20 December 2025

Les Echos (France)

Nucléaire : ces pays à la pointe sur les constructions de nouveaux réacteurs

La Russie et la Chine ont supervisé 44 des 45 chantiers lancés entre janvier 2020 et juillet 2025. Sur le continent américain, en revanche, les constructions sont au point mort.
Source : Les Echos : Nucléaire : ces pays à la pointe sur les constructions de nouveaux réacteurs https://www.lesechos.fr/industrie-services/energie-environnement/nucleaire-ces-pays-a-la-pointe-des-constructions-de-nouveaux-reacteurs-2205791

Par Charles Plantade • 18 décembre 2025

Le 2 décembre 2023, à la COP 28 à Dubaï, une vingtaine de pays s’engageaient à « tripler » les capacités nucléaires mondiales d’ici à 2050, donnant alors le top départ de la nouvelle course à l’atome, après deux décennies de désengagement progressif. Aux avant-postes de ce retour en force du nucléaire civil - qui représente pour l’heure 9 % de l’électricité mondiale -, la France et son projet de six nouveaux EPR2, dont la facture se serait, selon nos informations, alourdie de près de 5 milliards d’euros.

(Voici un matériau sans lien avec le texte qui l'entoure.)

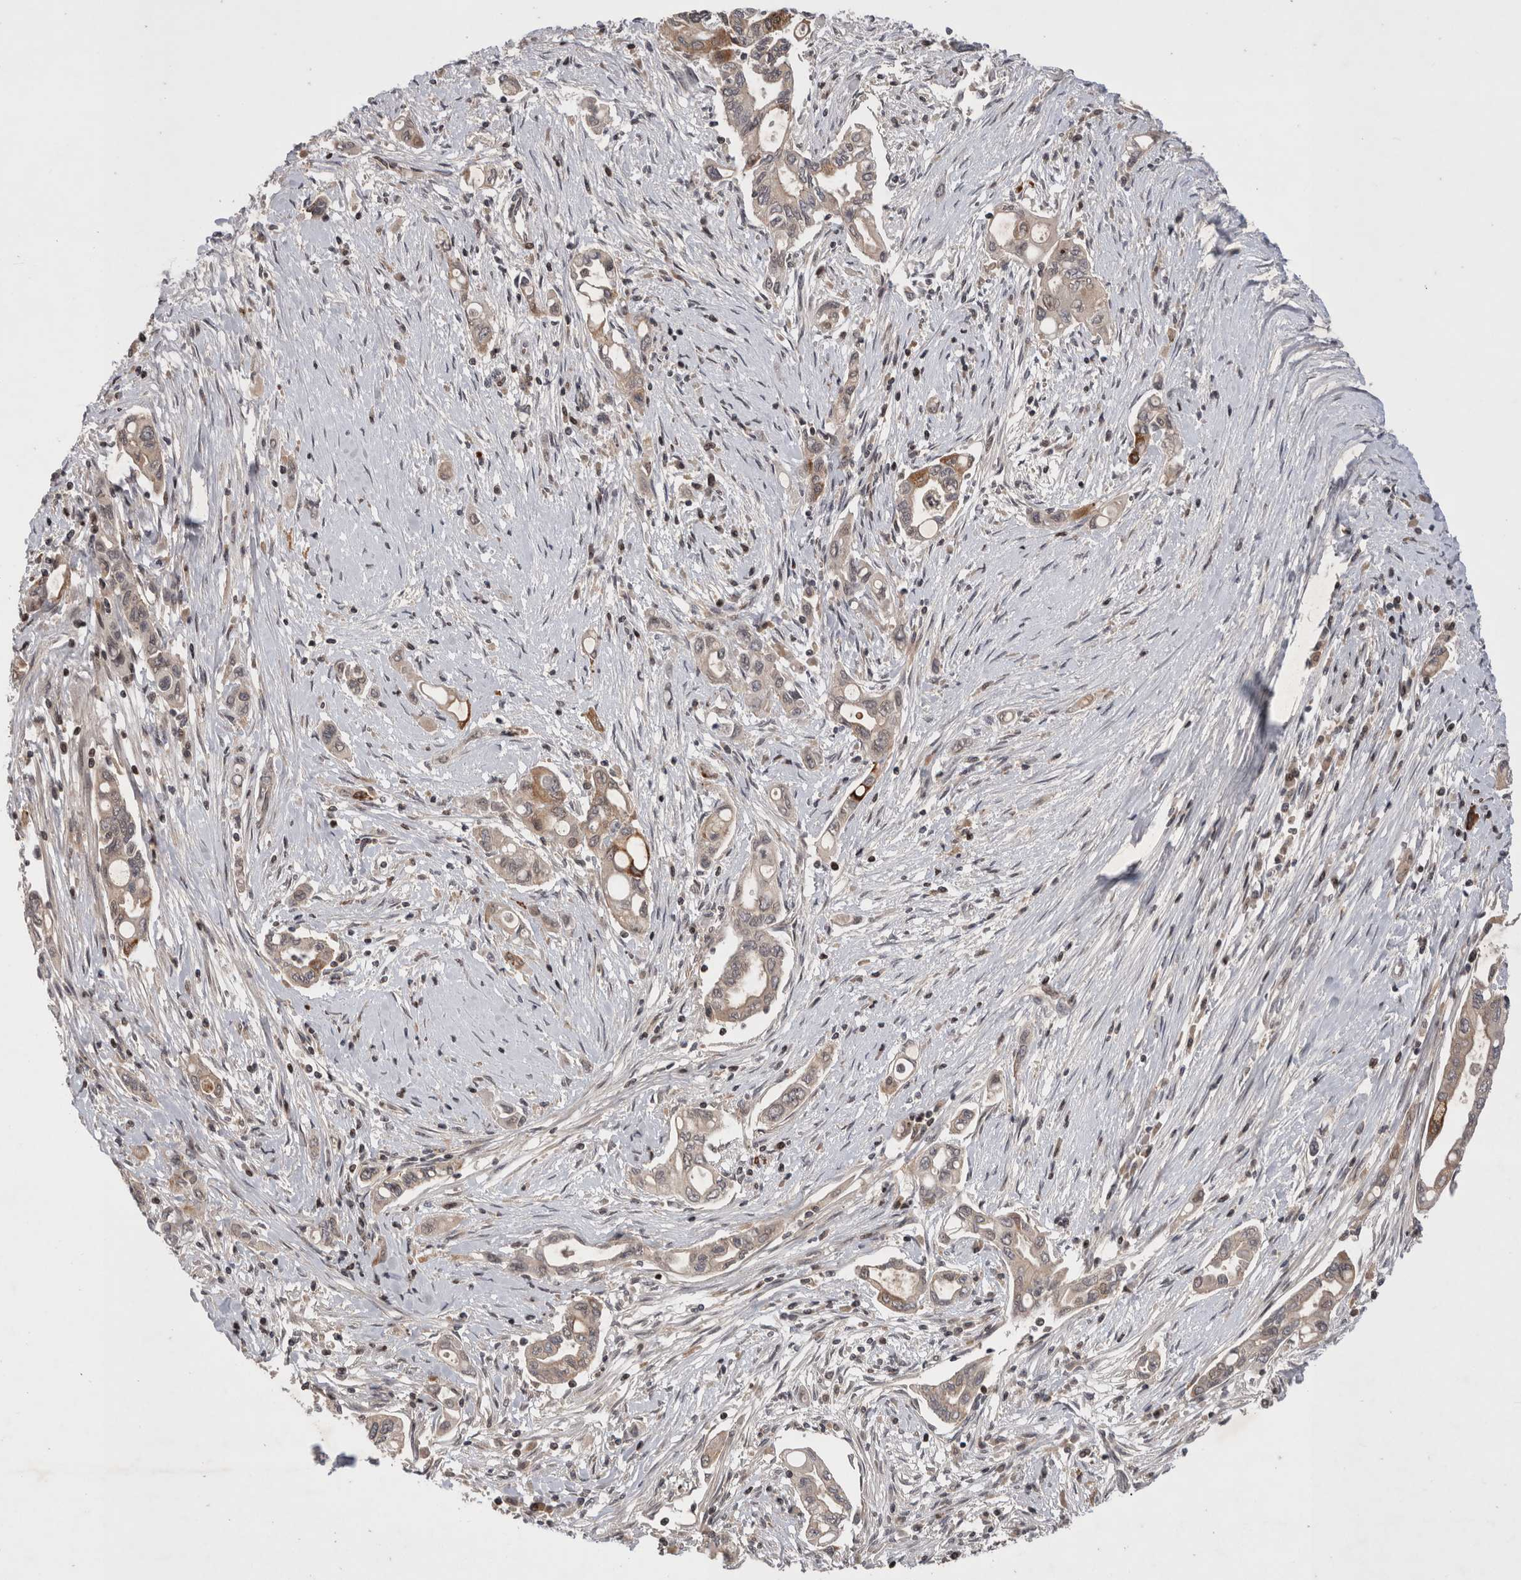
{"staining": {"intensity": "weak", "quantity": "<25%", "location": "cytoplasmic/membranous"}, "tissue": "pancreatic cancer", "cell_type": "Tumor cells", "image_type": "cancer", "snomed": [{"axis": "morphology", "description": "Adenocarcinoma, NOS"}, {"axis": "topography", "description": "Pancreas"}], "caption": "Pancreatic cancer (adenocarcinoma) was stained to show a protein in brown. There is no significant staining in tumor cells.", "gene": "PLEKHM1", "patient": {"sex": "female", "age": 57}}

Au 1er juillet 2025, seuls 31 pays exploitent quelque 408 réacteurs actifs, soit 30 de moins qu’au pic en 2002, d’après la dernière édition du World Nuclear Industry Status Report. Troisième producteur d’électricité nucléaire derrière la Chine et les Etats-Unis, l’Hexagone se classe premier pays au monde en nombre de réacteurs en exploitation par habitant (57 réacteurs, soit 61,4 GW de puissance installée, pour 68 millions d’habitants).

Au total, la production mondiale d’énergie nucléaire a atteint 2.677 TWh l’année dernière, un record absolu - dépassant de 14 TWh le précédent record de 2006. Mais sans compter Pékin, la production nucléaire en 2024 serait inférieure de 363 TWh au niveau de 2006, soit « une chute vertigineuse de 13,6 % », pointe le WNISR.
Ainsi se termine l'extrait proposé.